# [Texto proporcionado]

Próximo a cumplir 107 años de su redacción, una de las encíclicas a la que los cristianos debimos fijar especial atención, además de la significación que contiene por su autor SAN PIO X, último papa santo que tuvimos, he decidido colocarla en "elquijotesiglo21.blogspot.com.ar en 5 partes y hacerles llegar sugiriendo su lectura, dado que a mas de una centuria anticipaba la malicie contenida en el PROGRESISMO que hoy nos agobia.
CARTA ENCÍCLICA
PASCENDI
DEL SUMO PONTÍFICE PÍO X
PASCENDI
DEL SUMO PONTÍFICE PÍO X
2ºPARTE
SOBRE LAS DOCTRINAS DE LOS MODERNISTAS
b) El dogma
20. Hasta aquí hemos tratado del origen y
naturaleza de la fe. Pero, siendo muchos los brotes de la fe, principalmente
la Iglesia, el dogma, el culto, los libros que llamamos santos, conviene
examinar qué enseñan los modernistas sobre estos puntos. Y comenzando por el
dogma, cuál sea su origen y naturaleza, arriba lo indicamos. Surge aquél de
cierto impulso o necesidad, en cuya virtud el creyente trabaja sobre sus
pensamientos propios, para así ilustrar mejor su conciencia y la de los
otros. Todo este trabajo consiste en penetrar y pulir la primitiva fórmula de
la mente, no en sí misma, según el desenvolvimiento lógico, sino según las
circunstancias o, como ellos dicen con menos propiedad, vitalmente. Y así
sucede que, en torno a aquélla, se forman poco a poco, como ya insinuamos,
otras fórmulas secundarias; las cuales, reunidas después en un cuerpo y en
un edificio doctrinal, así que son sancionadas por el magisterio público,
puesto que responden a la conciencia común, se denominan dogma. A éste se
han de contraponer cuidadosamente las especulaciones de los teólogos, que,
aunque no vivan la vida de los dogmas, no se han de considerar del todo
inútiles, ya para conciliar la religión con la ciencia y quitar su
oposición, ya para ilustrar extrínsecamente y defender la misma religión; y
acaso también podrán ser útiles para allanar el camino a algún nuevo dogma
futuro.

# [Datos proporcionados]

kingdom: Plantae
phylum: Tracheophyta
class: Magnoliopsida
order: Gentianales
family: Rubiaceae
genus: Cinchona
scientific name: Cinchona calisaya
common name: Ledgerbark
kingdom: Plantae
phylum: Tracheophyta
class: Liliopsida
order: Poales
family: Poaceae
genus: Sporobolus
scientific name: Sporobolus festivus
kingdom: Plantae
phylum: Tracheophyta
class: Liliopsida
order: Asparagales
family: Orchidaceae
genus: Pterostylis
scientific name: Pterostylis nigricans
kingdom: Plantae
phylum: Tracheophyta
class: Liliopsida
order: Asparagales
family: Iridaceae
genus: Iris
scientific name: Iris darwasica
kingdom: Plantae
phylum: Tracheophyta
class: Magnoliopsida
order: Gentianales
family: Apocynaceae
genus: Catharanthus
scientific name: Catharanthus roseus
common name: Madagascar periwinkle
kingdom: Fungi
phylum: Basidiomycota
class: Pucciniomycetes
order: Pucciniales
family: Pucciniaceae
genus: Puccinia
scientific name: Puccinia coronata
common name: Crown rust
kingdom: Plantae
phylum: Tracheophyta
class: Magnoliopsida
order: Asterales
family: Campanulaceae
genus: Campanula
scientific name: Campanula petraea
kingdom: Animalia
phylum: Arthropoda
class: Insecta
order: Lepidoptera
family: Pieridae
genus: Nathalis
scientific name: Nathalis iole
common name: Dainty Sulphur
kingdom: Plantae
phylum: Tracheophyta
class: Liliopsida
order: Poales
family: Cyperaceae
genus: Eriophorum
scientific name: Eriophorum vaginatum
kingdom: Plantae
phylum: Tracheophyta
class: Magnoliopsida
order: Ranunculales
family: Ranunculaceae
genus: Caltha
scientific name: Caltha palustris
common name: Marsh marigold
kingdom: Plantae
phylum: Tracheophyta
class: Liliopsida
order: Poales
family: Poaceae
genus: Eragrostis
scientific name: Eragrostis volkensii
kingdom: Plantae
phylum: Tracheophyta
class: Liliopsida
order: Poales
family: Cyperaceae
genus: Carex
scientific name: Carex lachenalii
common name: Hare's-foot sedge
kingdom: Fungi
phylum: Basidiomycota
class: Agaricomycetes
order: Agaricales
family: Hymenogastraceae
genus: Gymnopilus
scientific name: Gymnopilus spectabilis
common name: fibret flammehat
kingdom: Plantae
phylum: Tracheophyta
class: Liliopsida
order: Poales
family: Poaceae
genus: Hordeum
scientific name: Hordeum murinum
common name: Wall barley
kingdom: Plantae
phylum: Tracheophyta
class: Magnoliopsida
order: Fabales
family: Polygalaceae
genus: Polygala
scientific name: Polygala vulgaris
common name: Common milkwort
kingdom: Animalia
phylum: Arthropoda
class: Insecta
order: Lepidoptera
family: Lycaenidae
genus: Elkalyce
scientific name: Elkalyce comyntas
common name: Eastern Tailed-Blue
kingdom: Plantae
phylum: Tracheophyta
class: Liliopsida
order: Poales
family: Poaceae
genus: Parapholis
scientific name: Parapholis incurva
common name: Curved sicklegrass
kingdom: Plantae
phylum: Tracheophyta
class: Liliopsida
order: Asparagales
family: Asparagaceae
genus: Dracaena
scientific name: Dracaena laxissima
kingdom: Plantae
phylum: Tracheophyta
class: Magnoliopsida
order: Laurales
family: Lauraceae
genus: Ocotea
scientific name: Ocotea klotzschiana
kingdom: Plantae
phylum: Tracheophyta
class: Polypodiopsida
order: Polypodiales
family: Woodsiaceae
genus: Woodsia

# [Sus instrucciones]
Transcriba literalmente el fragmento del texto que comienza en las palabras que contienen "Próximo a cumplir" y concluye tras "hoy nos agobia.". Las líneas anteriores constituyen un material aparte, independiente del texto.

# [Respuesta al ejercicio]
Próximo a cumplir 107 años de su redacción, una de las encíclicas a la que los cristianos debimos fijar especial atención, además de la significación que contiene por su autor SAN PIO X, último papa santo que tuvimos, he decidido colocarla en "elquijotesiglo21.blogspot.com.ar en 5 partes y hacerles llegar sugiriendo su lectura, dado que a mas de una centuria anticipaba la malicie contenida en el PROGRESISMO que hoy nos agobia.